You may be forgiven for anticipating that an exhibition displaying elderly couples ballroom dancing at an East Sussex seaside resort would be less than exciting. But it is precisely this element of simplicity and banality that makes Ian Breakwell’s multi-faceted exhibition, combining a double-screen video installation with postcard-picturesque photographs and memoirs, so enthralling.
Set in the sleepy seaside town of Bexhill-on-Sea, Breakwell’s nostalgic montage was commissioned
during his year-long residency at the De la Warr Pavilion – the imposing centrepiece of Modernist
architecture in the town that features as the main protagonist of his film.
There is something simultaneously tasteless and unfitting, yet resonant and pertinent, about
Breakwell’s overtly self-conscious use of the Pavilion as his narrative showpiece. It carries a sense
of mystery and sentimentality that only closely avoids succumbing to cliché, and eventually begins
to befit the tone of Breakwell’s exhibition. As the audience starts to realise that the sun is slowly
setting on the evening, on the town, on the couples and, inevitably, on the viewer, the Pavilion’s
dramatic panoramic windows, looking out onto the washed up shore and the sunlit sky, express a
much more peculiar tone.
The Art Deco severity of the building combined with the cosy stereotypes
of a seaside town, from seagulls to sea shores, starkly exposes the mortality and melancholy of the
people and the places that Breakwell depicts. The permanent, subtle contentment of the dancers
only adds to the prominence of the Pavilion, creating another dimension of stuffy anonymity and
human transience.
Museums Sheffield carefully adds to the airless and inescapable atmosphere of the film by gently
leading its visitors into the dark and over-sized room where it is playing, which suddenly seems
jauntily fixed on at the end of the large exhibition space. The gentle rhythm of Franz Schubert’s
slowed down Nocturne in E-flat Minor glides us into the main room, creating a relaxed sense of
security that dissolves with the development of the film.As you begin to reach the end of the
sequence, transfixed by the combined ease of the lingering music, dancing and sunset, and the
sequence begins to start again with the same mesmerising allure, the endless loop of time, energy
and eventual demise becomes the ultimate metaphor for human existence.
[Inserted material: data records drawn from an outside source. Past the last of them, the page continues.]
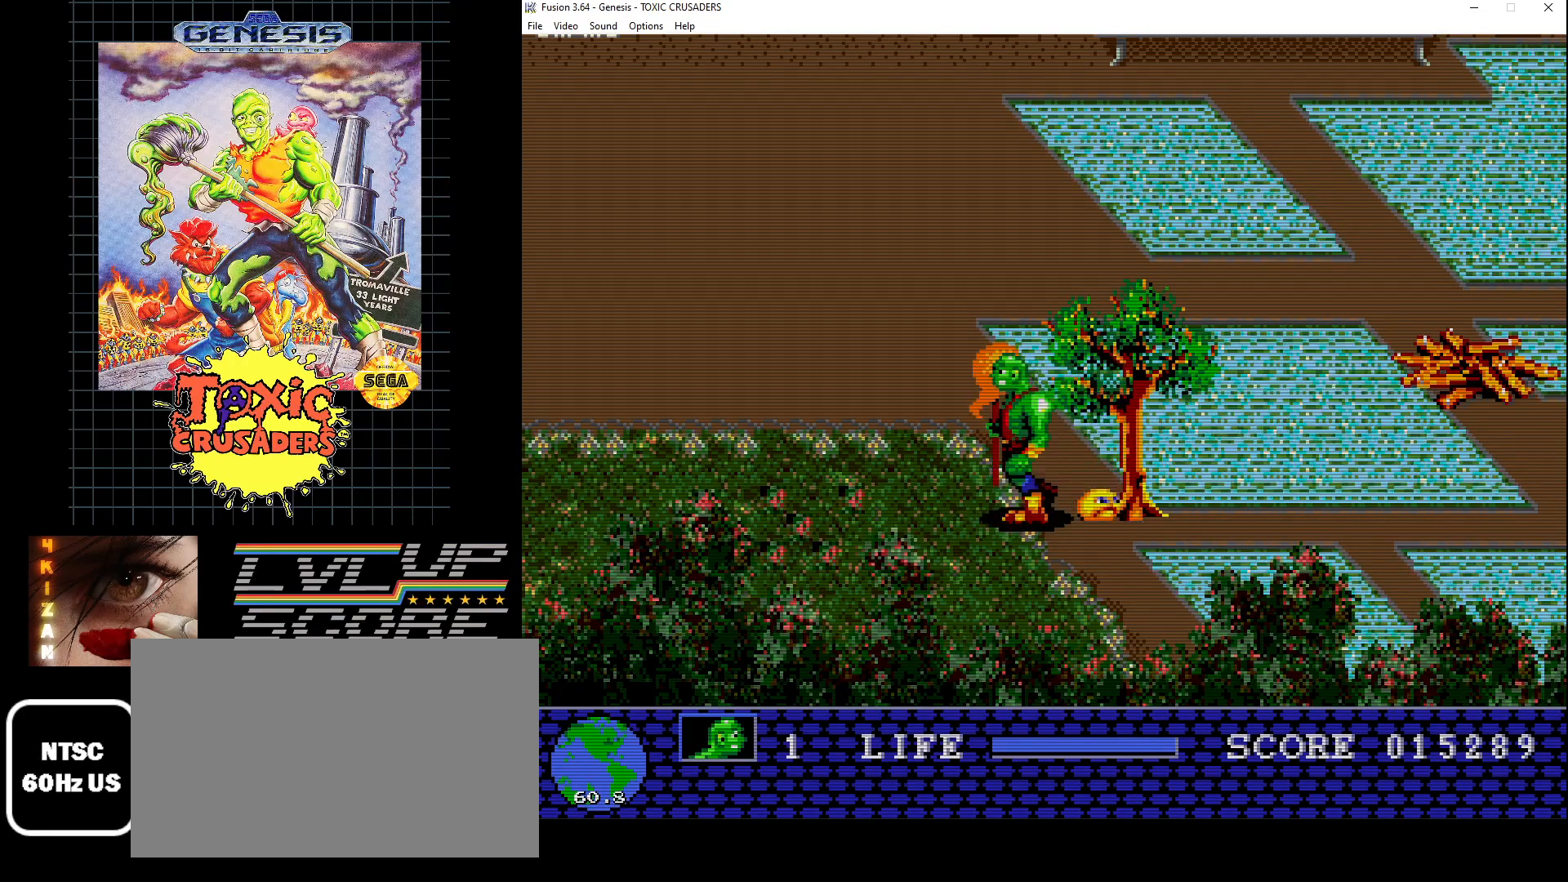
{"buttons": [], "events": [[50, "DPAD_UP", "down"], [100, "DPAD_LEFT", "up"], [483, "DPAD_UP", "up"]]}
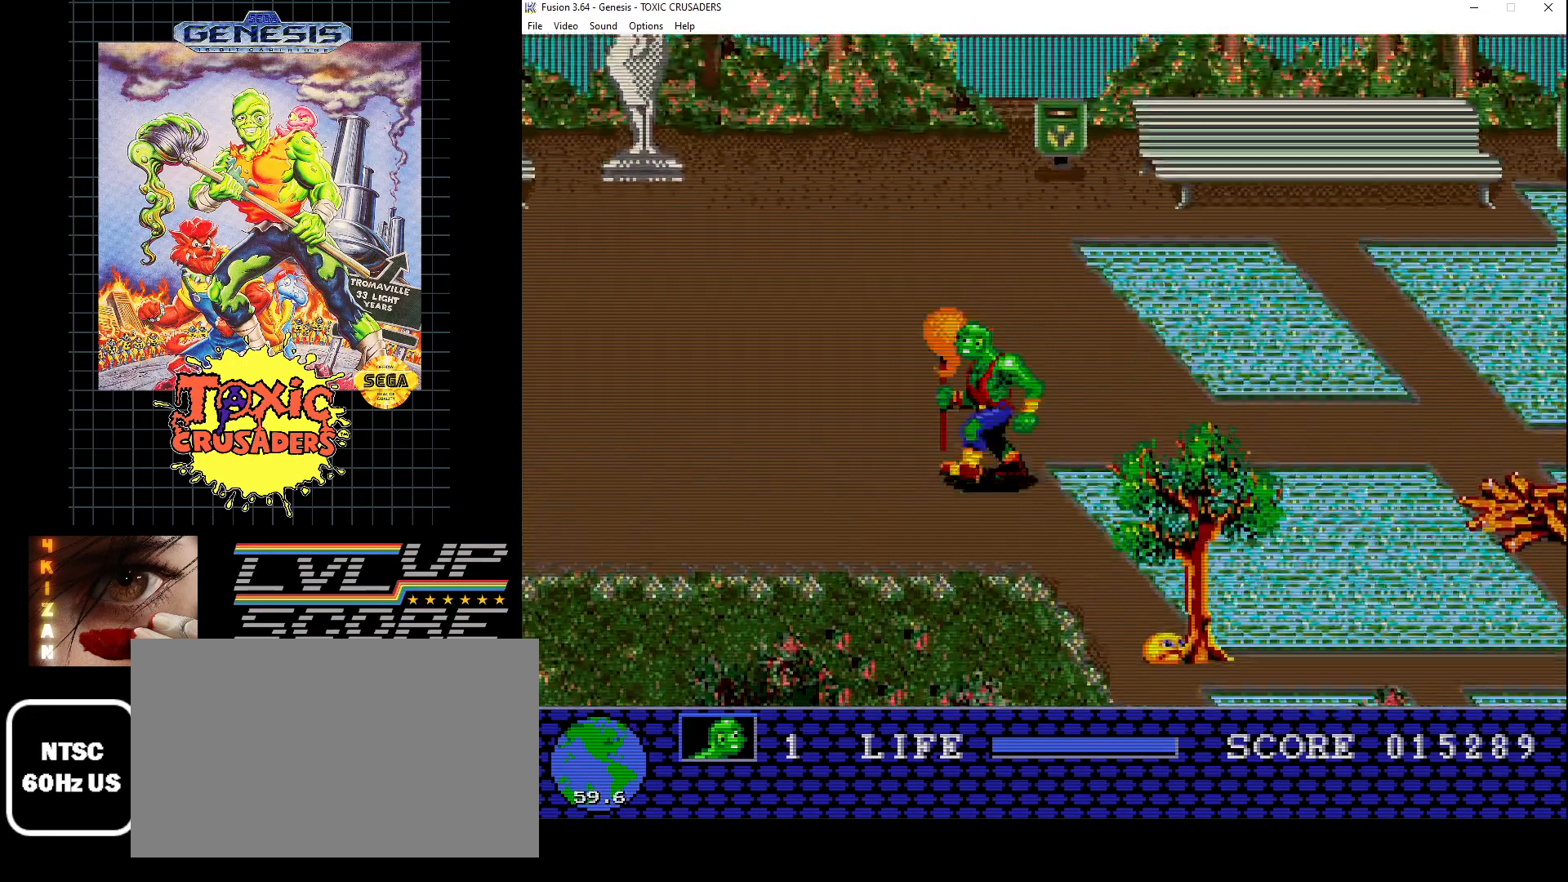
{"buttons": [], "events": [[283, "DPAD_UP", "down"], [350, "DPAD_UP", "up"]]}
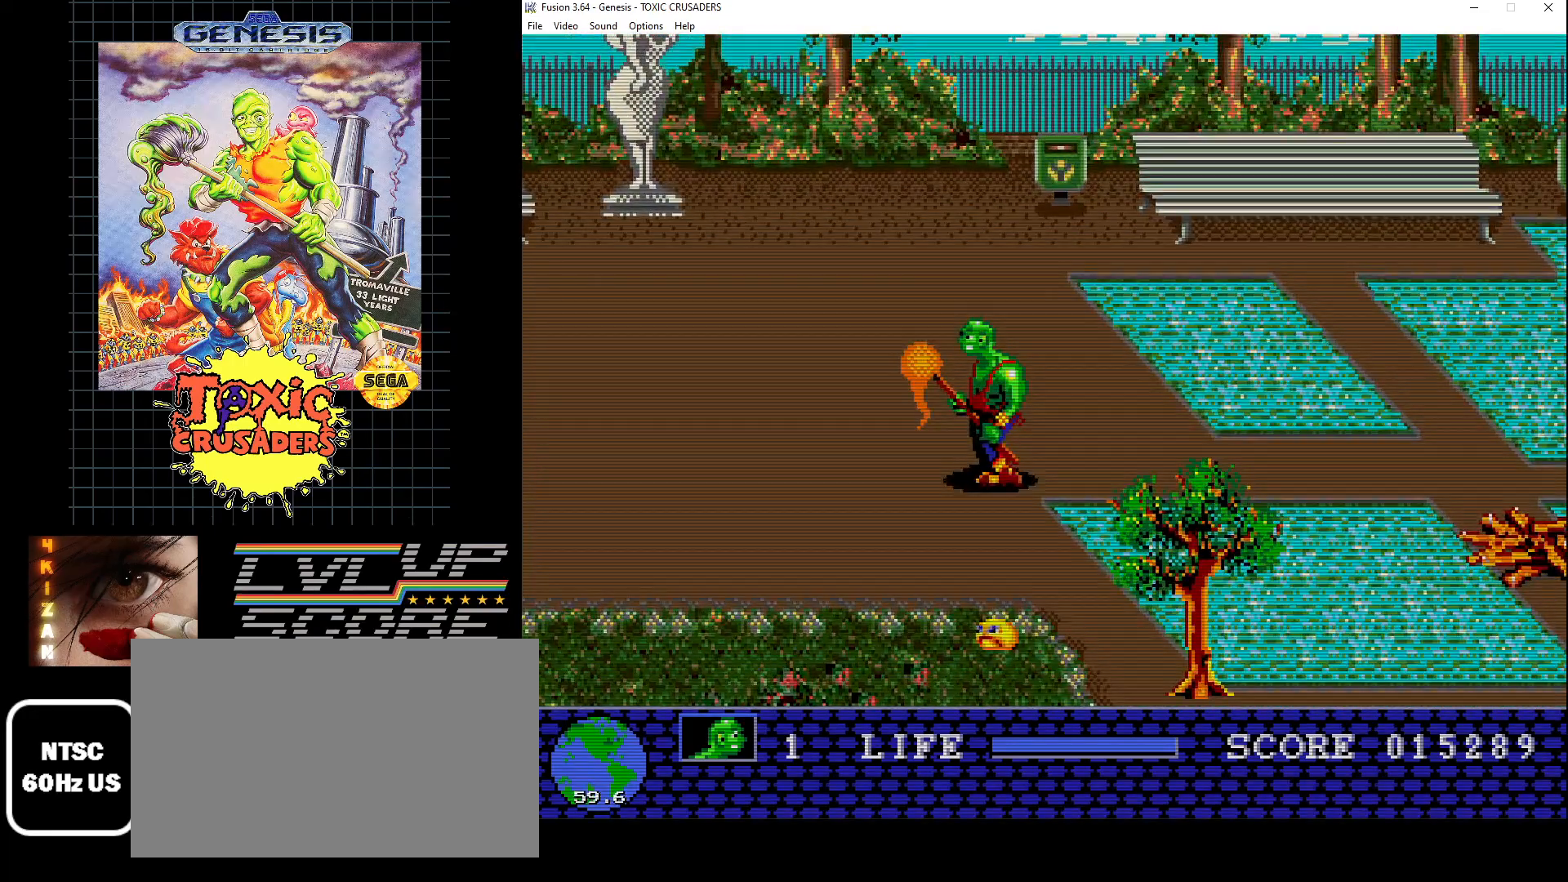
{"buttons": ["DPAD_RIGHT"], "events": [[167, "DPAD_UP", "down"], [200, "DPAD_UP", "up"], [400, "DPAD_RIGHT", "down"]]}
Despite the deception
of a disastrous end, as the film plunges into an abrupt darkness to the sounds of breaking glass,
crashing waves, and squealing seagulls, the start of another sequence and the audience’s desire for
its continuance always remains.
Despite its melancholic overtone, The Other Side still retains an endearing and infectious
romanticism that makes it a timeless and age-transcendent piece. As the Tate opens its Tacita Dean
exhibition this week, celebrating film as an art form and the increasing demise of so many mediums
we have grown to use and love, The Other Side tells a tale that is both trapped within its medium
and circumstance, yet ultimately universal and unbound.